Start of INFORMATION
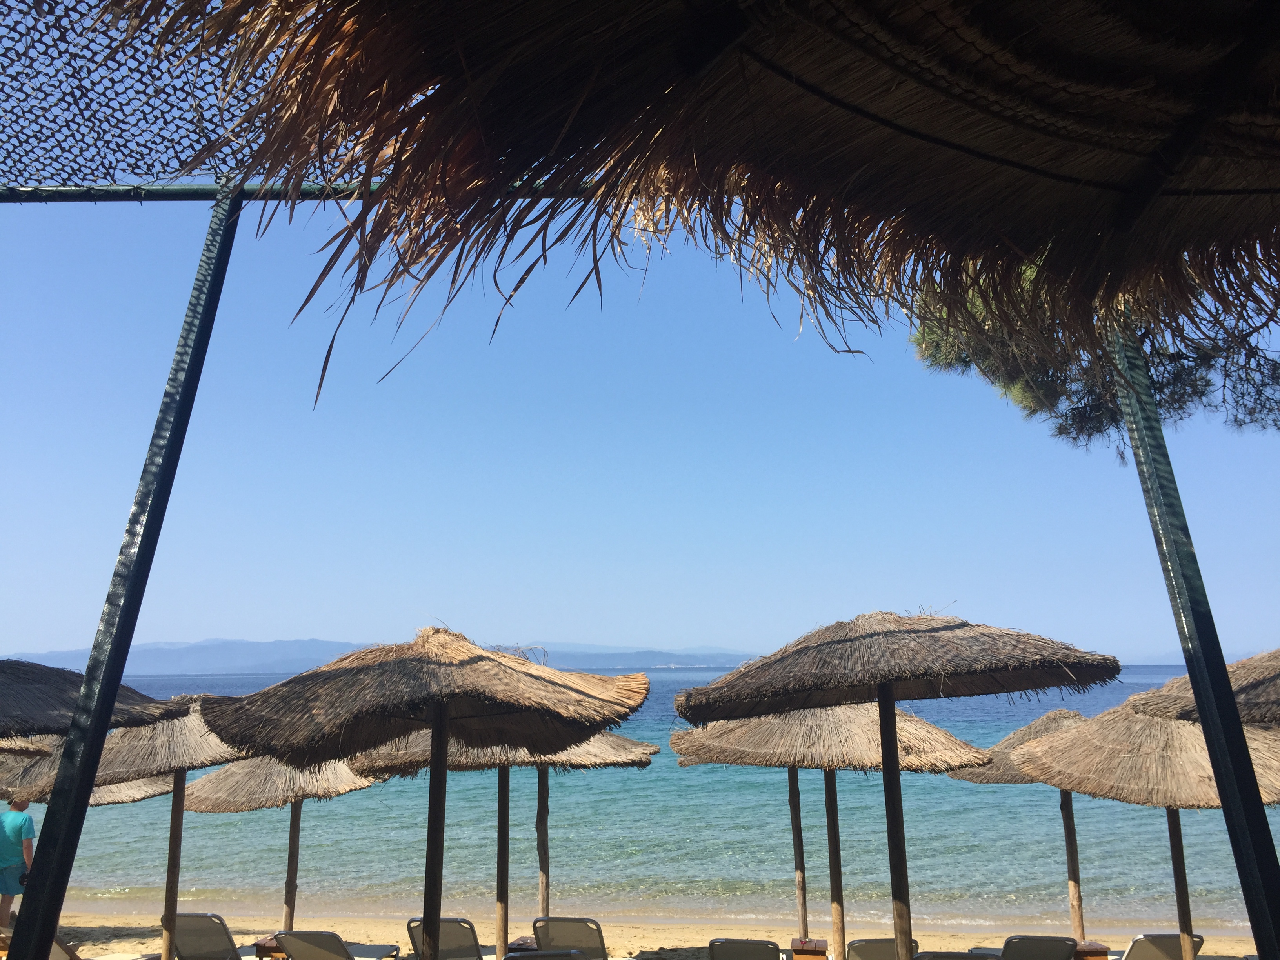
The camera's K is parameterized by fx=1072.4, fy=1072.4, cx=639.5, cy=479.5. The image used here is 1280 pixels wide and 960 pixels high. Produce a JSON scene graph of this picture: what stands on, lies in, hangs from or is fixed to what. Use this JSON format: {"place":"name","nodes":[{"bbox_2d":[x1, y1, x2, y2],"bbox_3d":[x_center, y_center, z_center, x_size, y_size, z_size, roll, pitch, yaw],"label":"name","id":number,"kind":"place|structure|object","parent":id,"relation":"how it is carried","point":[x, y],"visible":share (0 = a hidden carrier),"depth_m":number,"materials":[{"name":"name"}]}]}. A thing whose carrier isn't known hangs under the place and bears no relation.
{"place":"outdoors","nodes":[
{"label":"outdoors","id":0,"kind":"place"},
{"bbox_2d":[2,638,766,676],"label":"mountain range","id":1,"kind":"structure","parent":0,"point":[176,646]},
{"bbox_2d":[0,188,1279,670],"label":"sky","id":2,"kind":"structure","parent":0,"point":[300,302],"materials":[{"name":"blue"}]},
{"bbox_2d":[16,899,1271,959],"label":"sand beach","id":3,"kind":"structure","parent":0,"point":[117,939],"materials":[{"name":"beige sand"}]},
{"bbox_2d":[0,796,36,926],"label":"man","id":4,"kind":"object","parent":3,"relation":"on","point":[11,819],"visible":0.89,"depth_m":10.29},
{"bbox_2d":[49,935,81,959],"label":"lounge chair","id":5,"kind":"object","parent":3,"relation":"on","point":[54,948],"visible":0.39,"depth_m":8.38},
{"bbox_2d":[3,187,245,959],"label":"metal pole","id":6,"kind":"object","parent":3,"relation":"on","point":[93,754],"visible":0.91,"depth_m":3.45,"materials":[{"name":"metal"}]},
{"bbox_2d":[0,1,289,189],"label":"net","id":7,"kind":"object","parent":6,"relation":"attached to","point":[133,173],"visible":0.79,"depth_m":3.30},
{"bbox_2d":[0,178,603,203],"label":"metal beam","id":8,"kind":"object","parent":6,"relation":"attached to","point":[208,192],"visible":0.56,"depth_m":3.87,"materials":[{"name":"metal"}]},
{"bbox_2d":[6,698,249,959],"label":"straw umbrella","id":9,"kind":"object","parent":3,"relation":"on","point":[170,730],"visible":0.71,"depth_m":8.39,"materials":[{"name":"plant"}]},
{"bbox_2d":[167,912,245,959],"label":"lounge chair","id":10,"kind":"object","parent":3,"relation":"on","point":[200,931],"visible":0.85,"depth_m":8.97,"materials":[{"name":"grey fabric"}]},
{"bbox_2d":[252,934,288,959],"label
End of INFORMATION
• **PROBLEM TO SOLVE**:
Write the data above out exactly. Leave out any pictures.

• **ANSWER SECTION**:
The camera's K is parameterized by fx=1072.4, fy=1072.4, cx=639.5, cy=479.5. The image used here is 1280 pixels wide and 960 pixels high. Produce a JSON scene graph of this picture: what stands on, lies in, hangs from or is fixed to what. Use this JSON format: {"place":"name","nodes":[{"bbox_2d":[x1, y1, x2, y2],"bbox_3d":[x_center, y_center, z_center, x_size, y_size, z_size, roll, pitch, yaw],"label":"name","id":number,"kind":"place|structure|object","parent":id,"relation":"how it is carried","point":[x, y],"visible":share (0 = a hidden carrier),"depth_m":number,"materials":[{"name":"name"}]}]}. A thing whose carrier isn't known hangs under the place and bears no relation.
{"place":"outdoors","nodes":[
{"label":"outdoors","id":0,"kind":"place"},
{"bbox_2d":[2,638,766,676],"label":"mountain range","id":1,"kind":"structure","parent":0,"point":[176,646]},
{"bbox_2d":[0,188,1279,670],"label":"sky","id":2,"kind":"structure","parent":0,"point":[300,302],"materials":[{"name":"blue"}]},
{"bbox_2d":[16,899,1271,959],"label":"sand beach","id":3,"kind":"structure","parent":0,"point":[117,939],"materials":[{"name":"beige sand"}]},
{"bbox_2d":[0,796,36,926],"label":"man","id":4,"kind":"object","parent":3,"relation":"on","point":[11,819],"visible":0.89,"depth_m":10.29},
{"bbox_2d":[49,935,81,959],"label":"lounge chair","id":5,"kind":"object","parent":3,"relation":"on","point":[54,948],"visible":0.39,"depth_m":8.38},
{"bbox_2d":[3,187,245,959],"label":"metal pole","id":6,"kind":"object","parent":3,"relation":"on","point":[93,754],"visible":0.91,"depth_m":3.45,"materials":[{"name":"metal"}]},
{"bbox_2d":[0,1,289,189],"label":"net","id":7,"kind":"object","parent":6,"relation":"attached to","point":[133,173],"visible":0.79,"depth_m":3.30},
{"bbox_2d":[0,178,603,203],"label":"metal beam","id":8,"kind":"object","parent":6,"relation":"attached to","point":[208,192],"visible":0.56,"depth_m":3.87,"materials":[{"name":"metal"}]},
{"bbox_2d":[6,698,249,959],"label":"straw umbrella","id":9,"kind":"object","parent":3,"relation":"on","point":[170,730],"visible":0.71,"depth_m":8.39,"materials":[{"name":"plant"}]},
{"bbox_2d":[167,912,245,959],"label":"lounge chair","id":10,"kind":"object","parent":3,"relation":"on","point":[200,931],"visible":0.85,"depth_m":8.97,"materials":[{"name":"grey fabric"}]},
{"bbox_2d":[252,934,288,959],"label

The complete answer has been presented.